Dan ia pun tenggelam, menciptakan gelombang-gelombang air yang bercipratan
ketika ia jatuh ke air. Permukaan air hijau yang tenang itu kini beriak-riak,
kedamaiannya terusik karena dia yang jatuh. Hanya satu orang yang jatuh, tetapi
gelombang transversal yang dibuatnya merambat hingga ke tengah-tengah danau.
Hilangkah ia? Aku tidak tahu. Ketika kulayangkan pandang ke danau,
berusaha menembus gelapnya air, aku tidak melihat apa-apa. Yang ada hanyalah
kepekatan hijau air danau.
Lalu entah bagaimana ia telah selamat. Terengah-engah di sampingku, uap
nafasnya berkabut di depan wajahnya yang kebiruan. Ia terlalu sibuk mengatur
nafasnya sehingga tidak memperhatikanku yang tengah memandanginya. Kemudian aku
menyadari. Ia telah tenggelam dan berhasil kembali ke daratan.

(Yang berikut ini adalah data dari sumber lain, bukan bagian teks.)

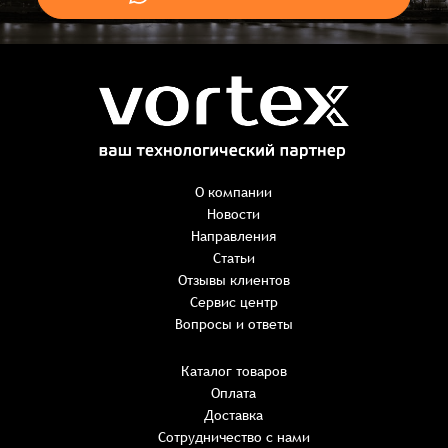
Заказ успешно оформлен
Спасибо, что выбрали нас! Менеджер свяжется с Вами в
ближайшее время для уточнения деталей по заказу
Заказать презентацию
О компании
Новости
Направления
Имя
*
Наименование:
-
+
Статьи
0 ₸
Имя*
Количество:
Отзывы клиентов
-
+
1
Сервис центр
Сумма:
Email
*
Вопросы и ответы
E-mail*
Каталог товаров
Оплата
Телефон
ИТОГО:
Имя*
Доставка
Пароль*
E-mail*
Имя*
Имя*
Сотрудничество с нами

Ketika tubuhnya yang bertelanjang dada kurengkuh dalam pelukanku, kurasakan
betapa dingin kulitnya. Bagaimana tidak, ia telah cukup lama berada di bawah
air. Otot bahunya menegang karena sentuhan panas dari kulitku. Dapat
kubayangkan wajah heran yang tergambar di wajahnya ketika aku memeluknya
seperti ini.
“Aku bersyukur kau bisa selamat,”
Aku berbisik, dan masih mendekapnya lebih lama lagi. Kami diam beberapa
saat pada posisi seperti ini; ia yang duduk memanjangkan kaki di dermaga kayu,
dan aku yang berlutut memeluknya, mencium wangi rambutnya yang basah karena air
danau.
Ia tidak memelukku balik. Tidak masalah. Yang terpenting adalah ia bisa
kembali ke tanah daratan dengan utuh, tidak kurang suatu apa. Dan ia memang kembali.
Kulepaskan pelukanku lalu memandangnya tepat pada kedua bola matanya. Ia
sudah kembali.
Lalu ia menghilang begitu saja dari pandanganku.